Normalde, devlet dışı menkul kıymet piyasaları, merkez bankası tarafından müdahale edilir ve bu menkul kıymetleri sadece ihtiyaç anında almaya karar verirler. QE turunda satın alınan menkul kıymet türleri tipik olarak mortgage destekli menkul kıymetler (MBS) de dahil olmak üzere finansal kuruluşlara ait tahvil veya borçlanma araçlarından oluşur.
QE, uzun vadeli ipotek borcu ile finanse edilen konut piyasalarını desteklemek amacıyla getiri eğrisini etkilemek için uzun vadeli borç satarken uzun vadeli tahvil satın alma biçimini de alabilir. Merkez bankası, şirket tahvilleri gibi özel varlıkları satın almaya başladığında, bazen kredi kolaylaştırması olarak da adlandırılır.

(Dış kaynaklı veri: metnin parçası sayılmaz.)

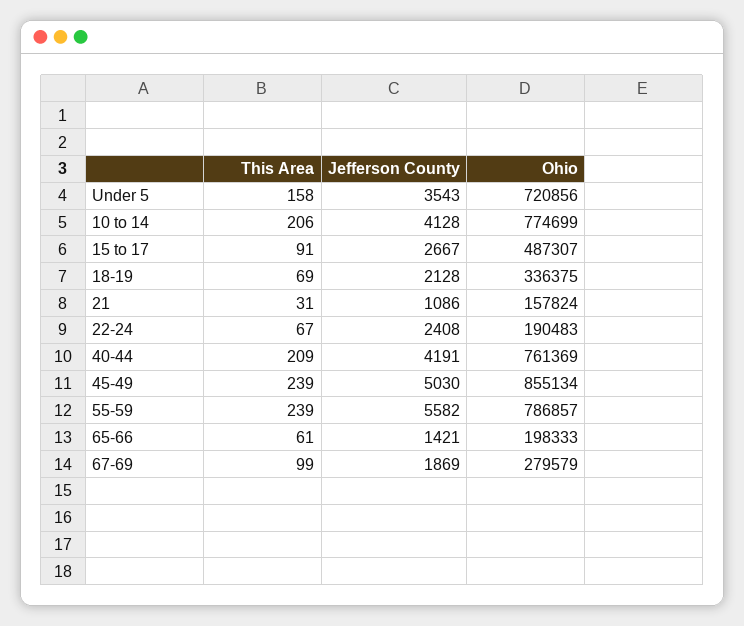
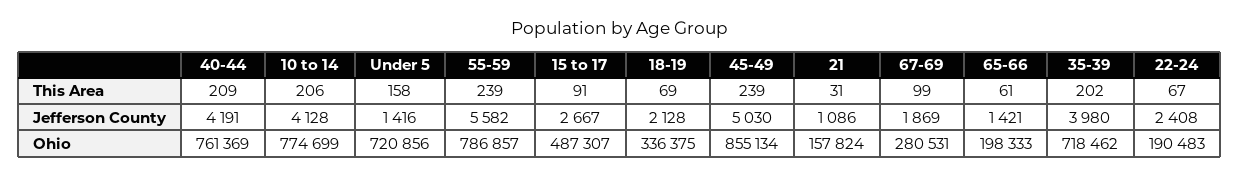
  {
    "This Area": {
      "Under 5": 158,
      "10 to 14": 206,
      "15 to 17": 91,
      "18-19": 69,
      "21": 31,
      "22-24": 67,
      "40-44": 209,
      "45-49": 239,
      "55-59": 239,
      "65-66": 61,
-     "67-69": 99
+     "67-69": 99,
+     "35-39": 202
    },
    "Jefferson County": {
-     "Under 5": 3543,
+     "Under 5": 1416,
      "10 to 14": 4128,
      "15 to 17": 2667,
      "18-19": 2128,
      "21": 1086,
      "22-24": 2408,
      "40-44": 4191,
      "45-49": 5030,
      "55-59": 5582,
      "65-66": 1421,
-     "67-69": 1869
+     "67-69": 1869,
+     "35-39": 3980
    },
    "Ohio": {
      "Under 5": 720856,
      "10 to 14": 774699,
      "15 to 17": 487307,
      "18-19": 336375,
      "21": 157824,
      "22-24": 190483,
      "40-44": 761369,
      "45-49": 855134,
      "55-59": 786857,
      "65-66": 198333,
-     "67-69": 279579
+     "67-69": 280531,
+     "35-39": 718462
    }
  }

Eğer olağan QE girişimleri başarısız olursa, merkezi bir banka, açık piyasa üzerinde hisse senetlerini aktif olarak satın alarak hisse senedi piyasalarını desteklemeye çalışmak için alışılmadık bir yol izleyebilir. Finansal krizin ardından yıllar boyunca, merkez bankaları aslında bir dereceye kadar hisse senedi piyasalarına girmişlerdir.
Merkez bankası ayrıca, kamuoyuna faiz oranlarını uzun süre düşük tutma niyetini de verebilir veya yatırımcı güvenini artıracak yeni bir QE turuna girer ve böylece geniş ekonomiye damgalayabilir. talebi teşvik etmek.

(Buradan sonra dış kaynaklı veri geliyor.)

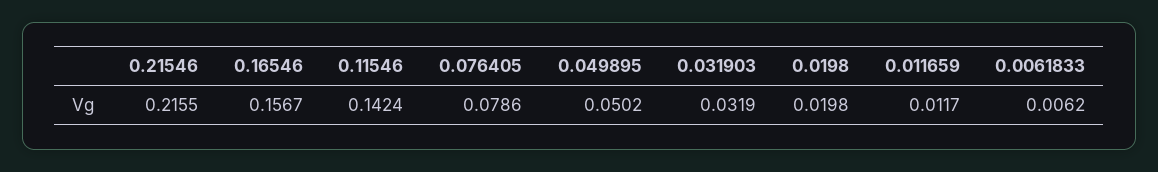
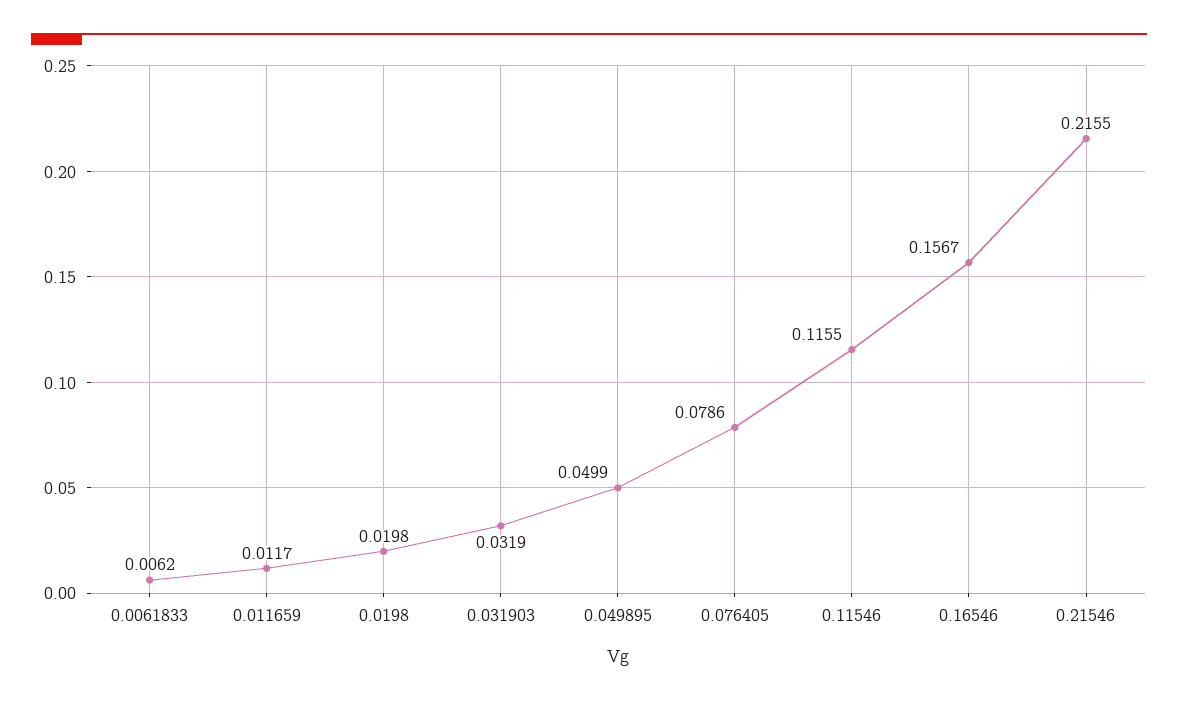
  {
    "0.21546": 0.2155,
    "0.16546": 0.1567,
-   "0.11546": 0.1424,
+   "0.11546": 0.1155,
    "0.076405": 0.0786,
-   "0.049895": 0.0502,
+   "0.049895": 0.0499,
    "0.031903": 0.0319,
    "0.0198": 0.0198,
    "0.011659": 0.0117,
    "0.0061833": 0.0062
  }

Her şey başarısız olursa, banka bir negatif faiz politikası (NIRP) tesis etmeye çalışabilir; böylece mevduat üzerinde faiz ödemek yerine, bir bankada para tutma ayrıcalığını ödemek zorunda kalacaklardır. Buradaki düşünce, insanlar parayı tutmak için cezalandırılmak yerine harcama ya da harcama yapmayı tercih edecekleri yönündedir. Bununla birlikte, bu tür bir politika, tasarruf sahiplerini cezalandirebileceği için çok tehlikeli olabilir. Faiz Oranlarını Anlama: Nominal, Gerçek ve Etkili .
Sonuç
Merkez bankaları, para arzı boyutunu ve büyüme oranını değiştirmek için para politikasını uygularlar (daha fazla bilgi için bkz. . Bu, genellikle faiz oranı hedeflemesi, banka zorunluluklarının belirlenmesi ve devlet iç borçlanma senetleri ile açık piyasa işlemlerine girilmesi yoluyla yapılır. Ciddi ekonomik kriz dönemlerinde, faiz oranları sıfıra yaklaşırken ve ticari bankalar likidite konusunda endişe duyduklarından bu araçlar sınırlı kalmaktadır.

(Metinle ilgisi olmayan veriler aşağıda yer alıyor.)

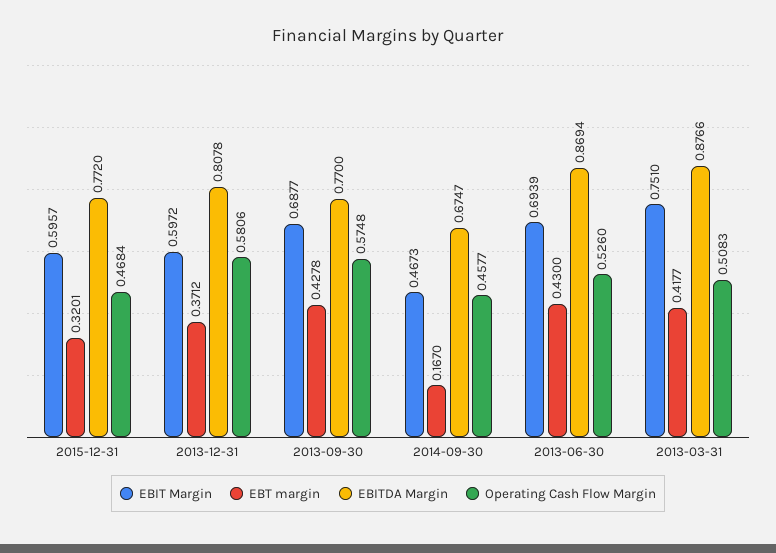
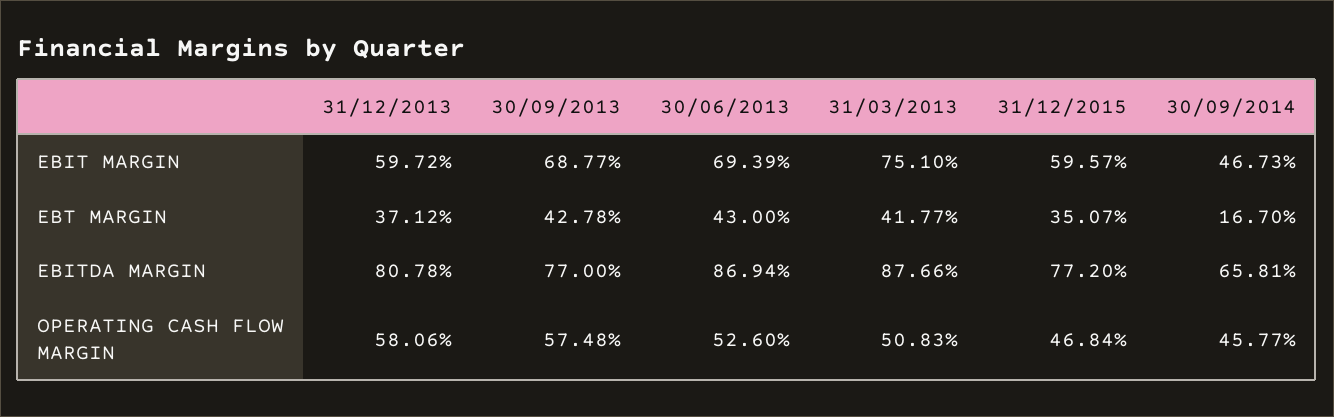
  {
    "EBIT Margin": {
      "2015-12-31": 0.5957,
      "2013-12-31": 0.5972,
      "2013-09-30": 0.6877,
      "2014-09-30": 0.4673,
      "2013-06-30": 0.6939,
      "2013-03-31": 0.751
    },
    "EBT margin": {
-     "2015-12-31": 0.3201,
+     "2015-12-31": 0.3507,
      "2013-12-31": 0.3712,
      "2013-09-30": 0.4278,
      "2014-09-30": 0.167,
      "2013-06-30": 0.43,
      "2013-03-31": 0.4177
    },
    "EBITDA Margin": {
      "2015-12-31": 0.772,
      "2013-12-31": 0.8078,
      "2013-09-30": 0.77,
-     "2014-09-30": 0.6747,
+     "2014-09-30": 0.6581,
      "2013-06-30": 0.8694,
      "2013-03-31": 0.8766
    },
    "Operating Cash Flow Margin": {
      "2015-12-31": 0.4684,
      "2013-12-31": 0.5806,
      "2013-09-30": 0.5748,
      "2014-09-30": 0.4577,
      "2013-06-30": 0.526,
      "2013-03-31": 0.5083
    }
  }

Devlet tahvilleri dışındaki araçlarla (ipotek destekli menkul kıymetler gibi) açık piyasa işlemlerinde bulunmak, bu durumlarda yardımcı olabilir. Buna niceliksel kolaylşma denir. QE yetersiz kaldığı zaman, banka diğer pazarlara girebilir ve uzun bir süre genişletici bir politika yapacaklarını veya olumsuz bir nominal faiz oranını uygulamaya başvuracaklarını piyasaya sunabilir.